Vaya primer cuarto de siglo, coleguis. ¿”Desdichados años veinte” lo llamarán si hay futuro? La resistencia de los humanos es grande y por increíble que parezca nos estábamos acostumbrando a las crisis y sus efectos, al paulatino empobrecimiento general, a la acumulación de riqueza en escasísimas manos, al hundimiento de países enteros e incluso continentes como el africano. Ni una revolución digna de tal nombre en ese siglo dramático, ni un levantamiento popular que haya pasado de la fase de amago o no haya sido sofocado a las primeras de cambio. Y ojo, que ya tengo unos años, la violencia me incomoda como al que más y lo último que deseo es vivir guerras o revueltas sangrientas o golpes de estado. Pero condiciones, no me digan que no, se dan y se han dado. Ahí abajo, abajo del todo, donde los más no solemos mirar, estoy seguro de que hay ebullición de tanta miseria y necesidades. ¿Se ha perfeccionado la olla social y ya nunca explota? Lo dudo.

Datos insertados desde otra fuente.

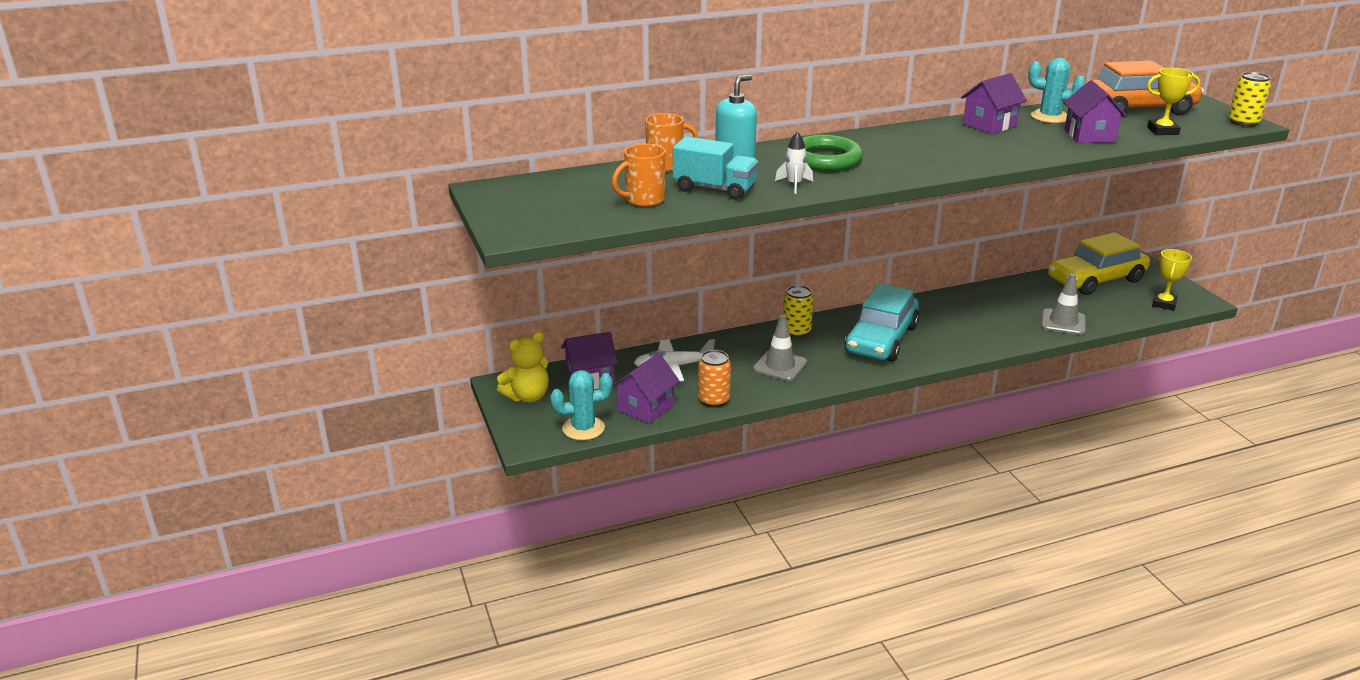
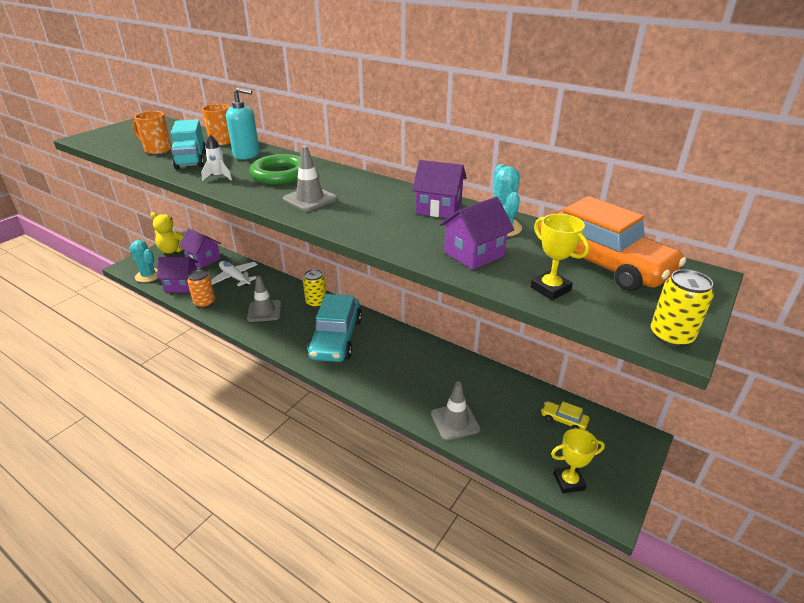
camera: 55 degrees right, 5 degrees up
(881, 339) = (336, 338): turquoise car -> turquoise car turned 75 degrees counterclockwise
(911, 161) = (310, 199): none -> grey traffic cone
(1095, 280) = (563, 420): yellow car -> yellow car, size x0.42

Pero a lo que voy es a que, por si no teníamos suficiente con las crisis sucesivas y la explosión creciente de la desigualdad en el mundo, va y nos cae sobre la cabeza una pandemia que se expande con rapidez, que afecta a todos y a la que no se consigue poner coto por más que nos vacunemos, por más restricciones que nos impongan y por más esfuerzos que se hagan desde la comunidad científica y la política internacional. Cierto es que falla la base de ese combate, claro: la galopante desigualdad va también por países, y solo los más ricos se están vacunando bien, mientras los más pobres ni pueden pagarse las vacunas ni tienen los medios para extenderla a sus gentes. No ha habido forma de que se haga lo obvio, y que no para de reclamar, como voz clamando en el desierto, un diputado como Iñigo Errejón:
-Liberad las patentes de las vacunas, para que se puedas fabricar en cualquier país.

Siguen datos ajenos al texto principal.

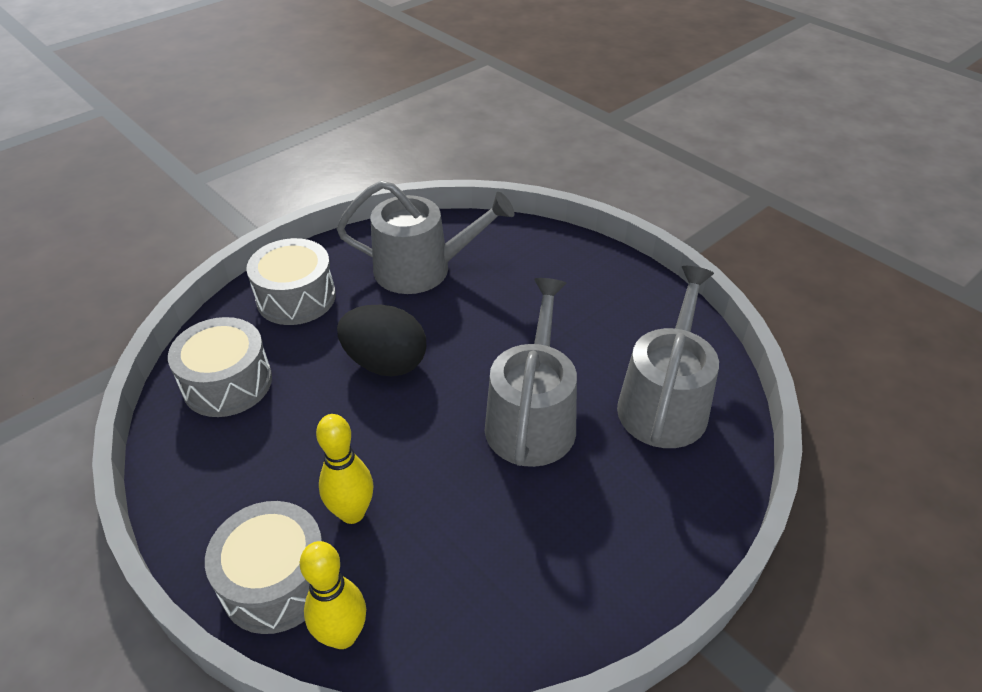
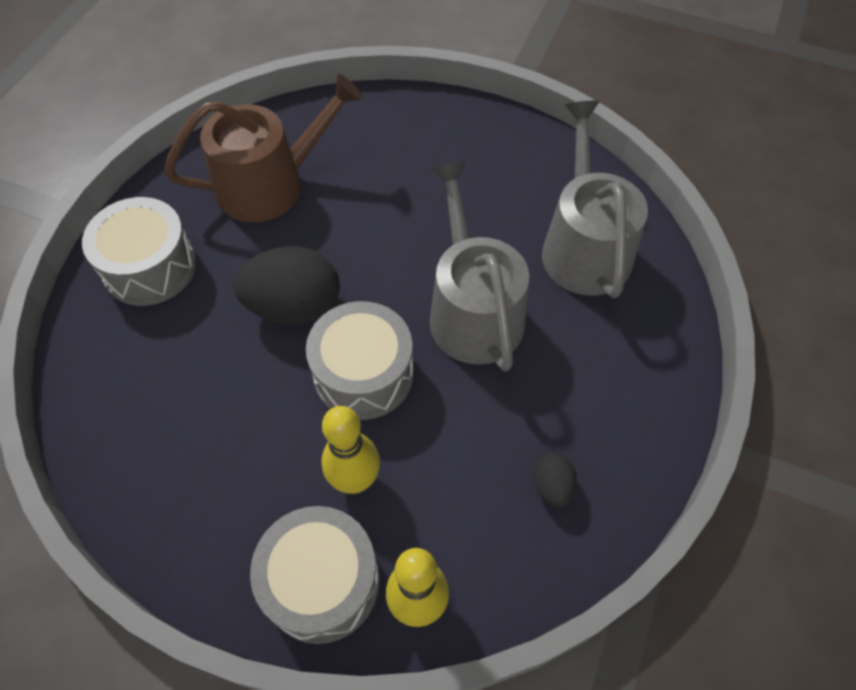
camera: 25 degrees left, 15 degrees up
(227, 383) = (134, 395): grey drum -> grey drum (363, 374)
(422, 269) = (271, 184): grey watering can -> brown watering can
(518, 590) = (551, 486): none -> black egg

Da igual que esta moderna peste se descontrole. De hecho, cuanto más se descontrole, mejor para el gigantesco negocio de las empresas fabricantes de las vacuna. No hay forma de que los gobiernos pongan en sus sitio a esas empresas. Eso es también uno de los grandes signos de este siglo maldito. Estamos a merced de la codicia de las grandes élites económicas. Y eso lo explica todo en realidad: las crisis que nunca acaban, el colapso que viene y la imposibilidad de hacer frente a la nueva peste global. En el siglo XX hubo unos felices años 20 seguidos de un “crash” que derrumbó la aparente prosperidad mostrando que solo había sido un castillo de naipes. En el XXI ya solo hay “crash”. A ver hasta dónde aguantamos.